Leave the pictures out and restate each entry below word for word.

◆ **Source material**
+++

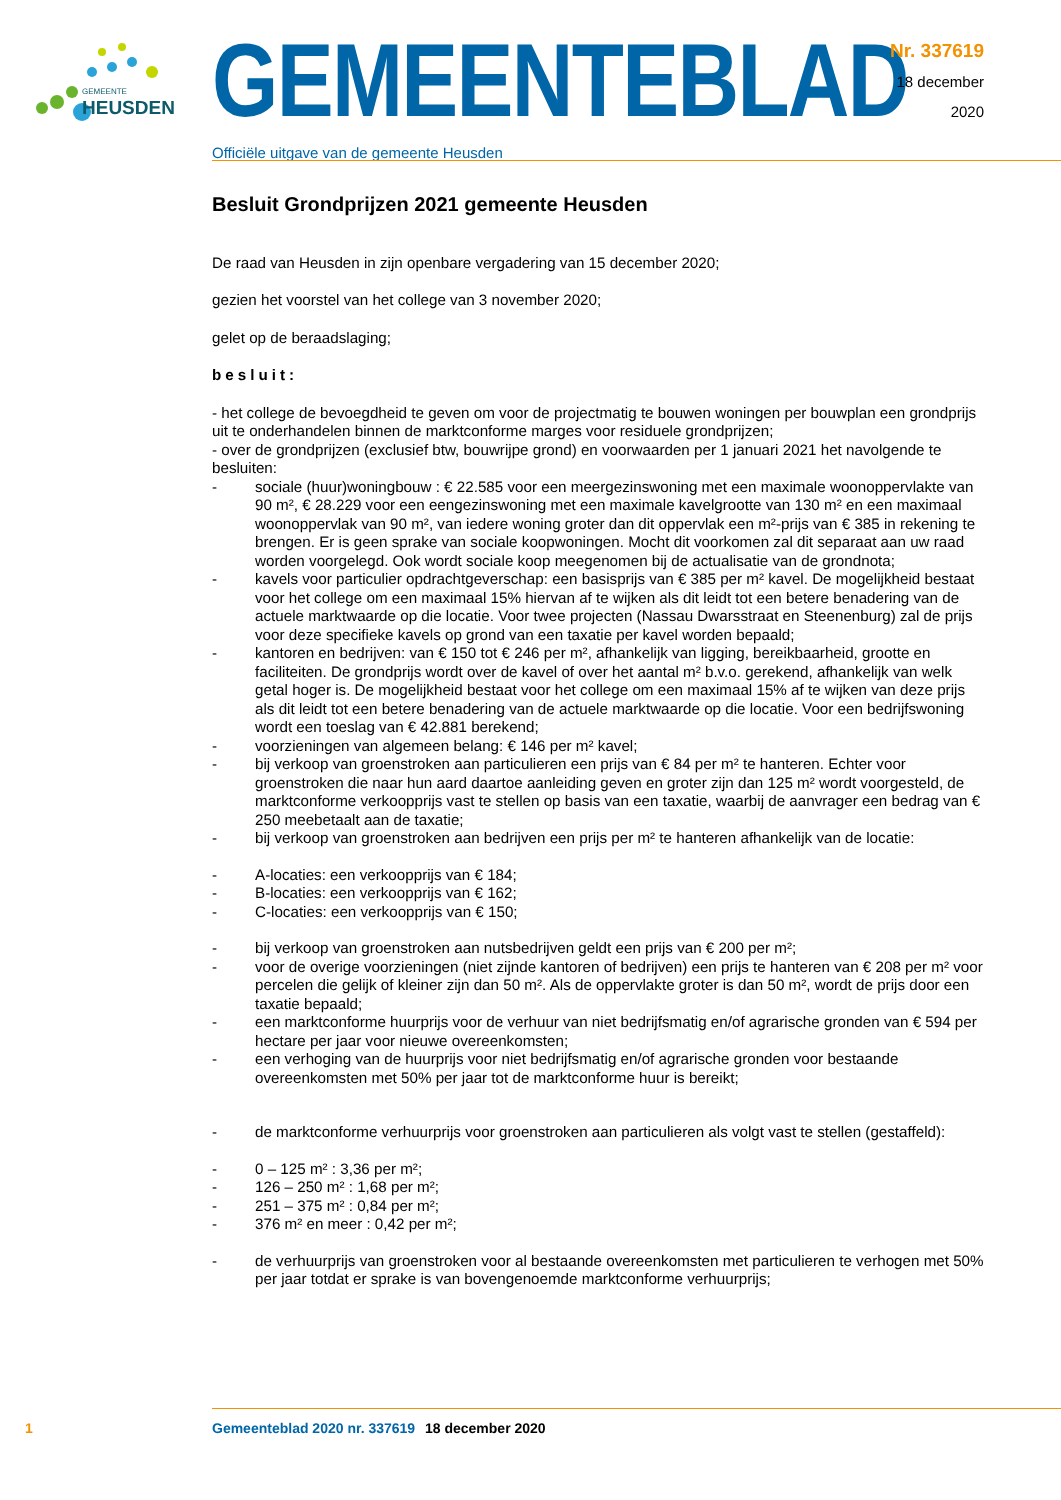GEMEENTE
HEUSDEN
GEMEENTEBLAD
Officiële uitgave van de gemeente Heusden
Nr. 337619
18 december
2020
Besluit Grondprijzen 2021 gemeente Heusden
De raad van Heusden in zijn openbare vergadering van 15 december 2020;
gezien het voorstel van het college van 3 november 2020;
gelet op de beraadslaging;
besluit:
- het college de bevoegdheid te geven om voor de projectmatig te bouwen woningen per bouwplan een grondprijs uit te onderhandelen binnen de marktconforme marges voor residuele grondprijzen;
- over de grondprijzen (exclusief btw, bouwrijpe grond) en voorwaarden per 1 januari 2021 het navolgende te besluiten:
- sociale (huur)woningbouw : € 22.585 voor een meergezinswoning met een maximale woonoppervlakte van 90 m², € 28.229 voor een eengezinswoning met een maximale kavelgrootte van 130 m² en een maximaal woonoppervlak van 90 m², van iedere woning groter dan dit oppervlak een m²-prijs van € 385 in rekening te brengen. Er is geen sprake van sociale koopwoningen. Mocht dit voorkomen zal dit separaat aan uw raad worden voorgelegd. Ook wordt sociale koop meegenomen bij de actualisatie van de grondnota;
- kavels voor particulier opdrachtgeverschap: een basisprijs van € 385 per m² kavel. De mogelijkheid bestaat voor het college om een maximaal 15% hiervan af te wijken als dit leidt tot een betere benadering van de actuele marktwaarde op die locatie. Voor twee projecten (Nassau Dwarsstraat en Steenenburg) zal de prijs voor deze specifieke kavels op grond van een taxatie per kavel worden bepaald;
- kantoren en bedrijven: van € 150 tot € 246 per m², afhankelijk van ligging, bereikbaarheid, grootte en faciliteiten. De grondprijs wordt over de kavel of over het aantal m² b.v.o. gerekend, afhankelijk van welk getal hoger is. De mogelijkheid bestaat voor het college om een maximaal 15% af te wijken van deze prijs als dit leidt tot een betere benadering van de actuele marktwaarde op die locatie. Voor een bedrijfswoning wordt een toeslag van € 42.881 berekend;
- voorzieningen van algemeen belang: € 146 per m² kavel;
- bij verkoop van groenstroken aan particulieren een prijs van € 84 per m² te hanteren. Echter voor groenstroken die naar hun aard daartoe aanleiding geven en groter zijn dan 125 m² wordt voorgesteld, de marktconforme verkoopprijs vast te stellen op basis van een taxatie, waarbij de aanvrager een bedrag van € 250 meebetaalt aan de taxatie;
- bij verkoop van groenstroken aan bedrijven een prijs per m² te hanteren afhankelijk van de locatie:
- A-locaties: een verkoopprijs van € 184;
- B-locaties: een verkoopprijs van € 162;
- C-locaties: een verkoopprijs van € 150;
- bij verkoop van groenstroken aan nutsbedrijven geldt een prijs van € 200 per m²;
- voor de overige voorzieningen (niet zijnde kantoren of bedrijven) een prijs te hanteren van € 208 per m² voor percelen die gelijk of kleiner zijn dan 50 m². Als de oppervlakte groter is dan 50 m², wordt de prijs door een taxatie bepaald;
- een marktconforme huurprijs voor de verhuur van niet bedrijfsmatig en/of agrarische gronden van € 594 per hectare per jaar voor nieuwe overeenkomsten;
- een verhoging van de huurprijs voor niet bedrijfsmatig en/of agrarische gronden voor bestaande overeenkomsten met 50% per jaar tot de marktconforme huur is bereikt;
- de marktconforme verhuurprijs voor groenstroken aan particulieren als volgt vast te stellen (gestaffeld):
- 0 – 125 m² : 3,36 per m²;
- 126 – 250 m² : 1,68 per m²;
- 251 – 375 m² : 0,84 per m²;
- 376 m² en meer : 0,42 per m²;
- de verhuurprijs van groenstroken voor al bestaande overeenkomsten met particulieren te verhogen met 50% per jaar totdat er sprake is van bovengenoemde marktconforme verhuurprijs;
1 Gemeenteblad 2020 nr. 337619 18 december 2020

+++

◆ **Solution to the exercise**
GEMEENTE
HEUSDEN
GEMEENTEBLAD
Officiële uitgave van de gemeente Heusden
Nr. 337619
18 december
2020
Besluit Grondprijzen 2021 gemeente Heusden
De raad van Heusden in zijn openbare vergadering van 15 december 2020;
gezien het voorstel van het college van 3 november 2020;
gelet op de beraadslaging;
besluit:
- het college de bevoegdheid te geven om voor de projectmatig te bouwen woningen per bouwplan een grondprijs uit te onderhandelen binnen de marktconforme marges voor residuele grondprijzen;
- over de grondprijzen (exclusief btw, bouwrijpe grond) en voorwaarden per 1 januari 2021 het navolgende te besluiten:
- sociale (huur)woningbouw : € 22.585 voor een meergezinswoning met een maximale woonoppervlakte van 90 m², € 28.229 voor een eengezinswoning met een maximale kavelgrootte van 130 m² en een maximaal woonoppervlak van 90 m², van iedere woning groter dan dit oppervlak een m²-prijs van € 385 in rekening te brengen. Er is geen sprake van sociale koopwoningen. Mocht dit voorkomen zal dit separaat aan uw raad worden voorgelegd. Ook wordt sociale koop meegenomen bij de actualisatie van de grondnota;
- kavels voor particulier opdrachtgeverschap: een basisprijs van € 385 per m² kavel. De mogelijkheid bestaat voor het college om een maximaal 15% hiervan af te wijken als dit leidt tot een betere benadering van de actuele marktwaarde op die locatie. Voor twee projecten (Nassau Dwarsstraat en Steenenburg) zal de prijs voor deze specifieke kavels op grond van een taxatie per kavel worden bepaald;
- kantoren en bedrijven: van € 150 tot € 246 per m², afhankelijk van ligging, bereikbaarheid, grootte en faciliteiten. De grondprijs wordt over de kavel of over het aantal m² b.v.o. gerekend, afhankelijk van welk getal hoger is. De mogelijkheid bestaat voor het college om een maximaal 15% af te wijken van deze prijs als dit leidt tot een betere benadering van de actuele marktwaarde op die locatie. Voor een bedrijfswoning wordt een toeslag van € 42.881 berekend;
- voorzieningen van algemeen belang: € 146 per m² kavel;
- bij verkoop van groenstroken aan particulieren een prijs van € 84 per m² te hanteren. Echter voor groenstroken die naar hun aard daartoe aanleiding geven en groter zijn dan 125 m² wordt voorgesteld, de marktconforme verkoopprijs vast te stellen op basis van een taxatie, waarbij de aanvrager een bedrag van € 250 meebetaalt aan de taxatie;
- bij verkoop van groenstroken aan bedrijven een prijs per m² te hanteren afhankelijk van de locatie:
- A-locaties: een verkoopprijs van € 184;
- B-locaties: een verkoopprijs van € 162;
- C-locaties: een verkoopprijs van € 150;
- bij verkoop van groenstroken aan nutsbedrijven geldt een prijs van € 200 per m²;
- voor de overige voorzieningen (niet zijnde kantoren of bedrijven) een prijs te hanteren van € 208 per m² voor percelen die gelijk of kleiner zijn dan 50 m². Als de oppervlakte groter is dan 50 m², wordt de prijs door een taxatie bepaald;
- een marktconforme huurprijs voor de verhuur van niet bedrijfsmatig en/of agrarische gronden van € 594 per hectare per jaar voor nieuwe overeenkomsten;
- een verhoging van de huurprijs voor niet bedrijfsmatig en/of agrarische gronden voor bestaande overeenkomsten met 50% per jaar tot de marktconforme huur is bereikt;
- de marktconforme verhuurprijs voor groenstroken aan particulieren als volgt vast te stellen (gestaffeld):
- 0 – 125 m² : 3,36 per m²;
- 126 – 250 m² : 1,68 per m²;
- 251 – 375 m² : 0,84 per m²;
- 376 m² en meer : 0,42 per m²;
- de verhuurprijs van groenstroken voor al bestaande overeenkomsten met particulieren te verhogen met 50% per jaar totdat er sprake is van bovengenoemde marktconforme verhuurprijs;
1 Gemeenteblad 2020 nr. 337619 18 december 2020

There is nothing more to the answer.